[Source records]
---+---

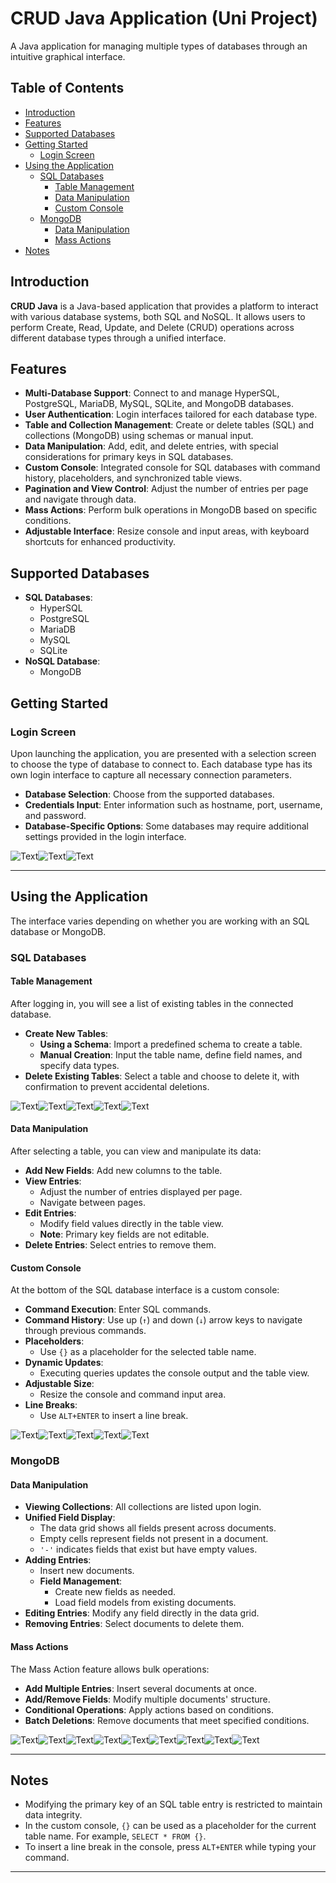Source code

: # CRUD Java Application (Uni Project)

A Java application for managing multiple types of databases through an intuitive graphical interface.

## Table of Contents

- [Introduction](#introduction)
- [Features](#features)
- [Supported Databases](#supported-databases)
- [Getting Started](#getting-started)
    - [Login Screen](#login-screen)
- [Using the Application](#using-the-application)
    - [SQL Databases](#sql-databases)
        - [Table Management](#table-management)
        - [Data Manipulation](#data-manipulation)
        - [Custom Console](#custom-console)
    - [MongoDB](#mongodb)
        - [Data Manipulation](#data-manipulation-1)
        - [Mass Actions](#mass-actions)
- [Notes](#notes)

## Introduction

**CRUD Java** is a Java-based application that provides a platform to interact with various database systems, both SQL and NoSQL. It allows users to perform Create, Read, Update, and Delete (CRUD) operations across different database types through a unified interface.

## Features

- **Multi-Database Support**: Connect to and manage HyperSQL, PostgreSQL, MariaDB, MySQL, SQLite, and MongoDB databases.
- **User Authentication**: Login interfaces tailored for each database type.
- **Table and Collection Management**: Create or delete tables (SQL) and collections (MongoDB) using schemas or manual input.
- **Data Manipulation**: Add, edit, and delete entries, with special considerations for primary keys in SQL databases.
- **Custom Console**: Integrated console for SQL databases with command history, placeholders, and synchronized table views.
- **Pagination and View Control**: Adjust the number of entries per page and navigate through data.
- **Mass Actions**: Perform bulk operations in MongoDB based on specific conditions.
- **Adjustable Interface**: Resize console and input areas, with keyboard shortcuts for enhanced productivity.

## Supported Databases

- **SQL Databases**:
    - HyperSQL
    - PostgreSQL
    - MariaDB
    - MySQL
    - SQLite
- **NoSQL Database**:
    - MongoDB

## Getting Started

### Login Screen

Upon launching the application, you are presented with a selection screen to choose the type of database to connect to. Each database type has its own login interface to capture all necessary connection parameters.

- **Database Selection**: Choose from the supported databases.
- **Credentials Input**: Enter information such as hostname, port, username, and password.
- **Database-Specific Options**: Some databases may require additional settings provided in the login interface.

![Text](https://i.imgur.com/u6VyFjq.png)![Text](https://i.imgur.com/rRzXy8c.png)![Text](https://i.imgur.com/02QY897.png)

---

## Using the Application

The interface varies depending on whether you are working with an SQL database or MongoDB.

### SQL Databases

#### Table Management

After logging in, you will see a list of existing tables in the connected database.

- **Create New Tables**:
    - **Using a Schema**: Import a predefined schema to create a table.
    - **Manual Creation**: Input the table name, define field names, and specify data types.
- **Delete Existing Tables**: Select a table and choose to delete it, with confirmation to prevent accidental deletions.

![Text](https://i.imgur.com/ojdjsuF.png)![Text](https://i.imgur.com/1ZOKf7H.png)![Text](https://i.imgur.com/pvyTOI8.png)![Text](https://i.imgur.com/qBv1hHH.png)![Text](https://i.imgur.com/mWso7Gh.png)

#### Data Manipulation

After selecting a table, you can view and manipulate its data:

- **Add New Fields**: Add new columns to the table.
- **View Entries**:
    - Adjust the number of entries displayed per page.
    - Navigate between pages.
- **Edit Entries**:
    - Modify field values directly in the table view.
    - **Note**: Primary key fields are not editable.
- **Delete Entries**: Select entries to remove them.

#### Custom Console

At the bottom of the SQL database interface is a custom console:

- **Command Execution**: Enter SQL commands.
- **Command History**: Use up (`↑`) and down (`↓`) arrow keys to navigate through previous commands.
- **Placeholders**:
    - Use `{}` as a placeholder for the selected table name.
- **Dynamic Updates**:
    - Executing queries updates the console output and the table view.
- **Adjustable Size**:
    - Resize the console and command input area.
- **Line Breaks**:
    - Use `ALT+ENTER` to insert a line break.

![Text](https://i.imgur.com/UMjyPp1.png)![Text](https://i.imgur.com/ymgZ9hh.png)![Text](https://i.imgur.com/nmGbn8I.png)![Text](https://i.imgur.com/6eiAb3D.png)![Text](https://i.imgur.com/C61VGNU.png)

### MongoDB

#### Data Manipulation

- **Viewing Collections**: All collections are listed upon login.
- **Unified Field Display**:
    - The data grid shows all fields present across documents.
    - Empty cells represent fields not present in a document.
    - `'-'` indicates fields that exist but have empty values.
- **Adding Entries**:
    - Insert new documents.
    - **Field Management**:
        - Create new fields as needed.
        - Load field models from existing documents.
- **Editing Entries**: Modify any field directly in the data grid.
- **Removing Entries**: Select documents to delete them.

#### Mass Actions

The Mass Action feature allows bulk operations:

- **Add Multiple Entries**: Insert several documents at once.
- **Add/Remove Fields**: Modify multiple documents' structure.
- **Conditional Operations**: Apply actions based on conditions.
- **Batch Deletions**: Remove documents that meet specified conditions.

![Text](https://i.imgur.com/92DDqwJ.png)![Text](https://i.imgur.com/caJhKjd.png)![Text](https://i.imgur.com/LZIsB1b.png)![Text](https://i.imgur.com/ZGfr569.png)![Text](https://i.imgur.com/a15eIz0.png)![Text](https://i.imgur.com/kBuIWSG.png)![Text](https://i.imgur.com/H3B76YT.png)![Text](https://i.imgur.com/1UoFhUk.png)![Text](https://i.imgur.com/blJgiwC.png)

---

## Notes

- Modifying the primary key of an SQL table entry is restricted to maintain data integrity.
- In the custom console, `{}` can be used as a placeholder for the current table name. For example, `SELECT * FROM {}`.
- To insert a line break in the console, press `ALT+ENTER` while typing your command.

---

---+---

Write out every line of the entries above exactly, and omit their pictures.

### Reply
Source code

: # CRUD Java Application (Uni Project)

A Java application for managing multiple types of databases through an intuitive graphical interface.

## Table of Contents

- [Introduction](#introduction)
- [Features](#features)
- [Supported Databases](#supported-databases)
- [Getting Started](#getting-started)
    - [Login Screen](#login-screen)
- [Using the Application](#using-the-application)
    - [SQL Databases](#sql-databases)
        - [Table Management](#table-management)
        - [Data Manipulation](#data-manipulation)
        - [Custom Console](#custom-console)
    - [MongoDB](#mongodb)
        - [Data Manipulation](#data-manipulation-1)
        - [Mass Actions](#mass-actions)
- [Notes](#notes)

## Introduction

**CRUD Java** is a Java-based application that provides a platform to interact with various database systems, both SQL and NoSQL. It allows users to perform Create, Read, Update, and Delete (CRUD) operations across different database types through a unified interface.

## Features

- **Multi-Database Support**: Connect to and manage HyperSQL, PostgreSQL, MariaDB, MySQL, SQLite, and MongoDB databases.
- **User Authentication**: Login interfaces tailored for each database type.
- **Table and Collection Management**: Create or delete tables (SQL) and collections (MongoDB) using schemas or manual input.
- **Data Manipulation**: Add, edit, and delete entries, with special considerations for primary keys in SQL databases.
- **Custom Console**: Integrated console for SQL databases with command history, placeholders, and synchronized table views.
- **Pagination and View Control**: Adjust the number of entries per page and navigate through data.
- **Mass Actions**: Perform bulk operations in MongoDB based on specific conditions.
- **Adjustable Interface**: Resize console and input areas, with keyboard shortcuts for enhanced productivity.

## Supported Databases

- **SQL Databases**:
    - HyperSQL
    - PostgreSQL
    - MariaDB
    - MySQL
    - SQLite
- **NoSQL Database**:
    - MongoDB

## Getting Started

### Login Screen

Upon launching the application, you are presented with a selection screen to choose the type of database to connect to. Each database type has its own login interface to capture all necessary connection parameters.

- **Database Selection**: Choose from the supported databases.
- **Credentials Input**: Enter information such as hostname, port, username, and password.
- **Database-Specific Options**: Some databases may require additional settings provided in the login interface.

![Text](https://i.imgur.com/u6VyFjq.png)![Text](https://i.imgur.com/rRzXy8c.png)![Text](https://i.imgur.com/02QY897.png)

---

## Using the Application

The interface varies depending on whether you are working with an SQL database or MongoDB.

### SQL Databases

#### Table Management

After logging in, you will see a list of existing tables in the connected database.

- **Create New Tables**:
    - **Using a Schema**: Import a predefined schema to create a table.
    - **Manual Creation**: Input the table name, define field names, and specify data types.
- **Delete Existing Tables**: Select a table and choose to delete it, with confirmation to prevent accidental deletions.

![Text](https://i.imgur.com/ojdjsuF.png)![Text](https://i.imgur.com/1ZOKf7H.png)![Text](https://i.imgur.com/pvyTOI8.png)![Text](https://i.imgur.com/qBv1hHH.png)![Text](https://i.imgur.com/mWso7Gh.png)

#### Data Manipulation

After selecting a table, you can view and manipulate its data:

- **Add New Fields**: Add new columns to the table.
- **View Entries**:
    - Adjust the number of entries displayed per page.
    - Navigate between pages.
- **Edit Entries**:
    - Modify field values directly in the table view.
    - **Note**: Primary key fields are not editable.
- **Delete Entries**: Select entries to remove them.

#### Custom Console

At the bottom of the SQL database interface is a custom console:

- **Command Execution**: Enter SQL commands.
- **Command History**: Use up (`↑`) and down (`↓`) arrow keys to navigate through previous commands.
- **Placeholders**:
    - Use `{}` as a placeholder for the selected table name.
- **Dynamic Updates**:
    - Executing queries updates the console output and the table view.
- **Adjustable Size**:
    - Resize the console and command input area.
- **Line Breaks**:
    - Use `ALT+ENTER` to insert a line break.

![Text](https://i.imgur.com/UMjyPp1.png)![Text](https://i.imgur.com/ymgZ9hh.png)![Text](https://i.imgur.com/nmGbn8I.png)![Text](https://i.imgur.com/6eiAb3D.png)![Text](https://i.imgur.com/C61VGNU.png)

### MongoDB

#### Data Manipulation

- **Viewing Collections**: All collections are listed upon login.
- **Unified Field Display**:
    - The data grid shows all fields present across documents.
    - Empty cells represent fields not present in a document.
    - `'-'` indicates fields that exist but have empty values.
- **Adding Entries**:
    - Insert new documents.
    - **Field Management**:
        - Create new fields as needed.
        - Load field models from existing documents.
- **Editing Entries**: Modify any field directly in the data grid.
- **Removing Entries**: Select documents to delete them.

#### Mass Actions

The Mass Action feature allows bulk operations:

- **Add Multiple Entries**: Insert several documents at once.
- **Add/Remove Fields**: Modify multiple documents' structure.
- **Conditional Operations**: Apply actions based on conditions.
- **Batch Deletions**: Remove documents that meet specified conditions.

![Text](https://i.imgur.com/92DDqwJ.png)![Text](https://i.imgur.com/caJhKjd.png)![Text](https://i.imgur.com/LZIsB1b.png)![Text](https://i.imgur.com/ZGfr569.png)![Text](https://i.imgur.com/a15eIz0.png)![Text](https://i.imgur.com/kBuIWSG.png)![Text](https://i.imgur.com/H3B76YT.png)![Text](https://i.imgur.com/1UoFhUk.png)![Text](https://i.imgur.com/blJgiwC.png)

---

## Notes

- Modifying the primary key of an SQL table entry is restricted to maintain data integrity.
- In the custom console, `{}` can be used as a placeholder for the current table name. For example, `SELECT * FROM {}`.
- To insert a line break in the console, press `ALT+ENTER` while typing your command.

---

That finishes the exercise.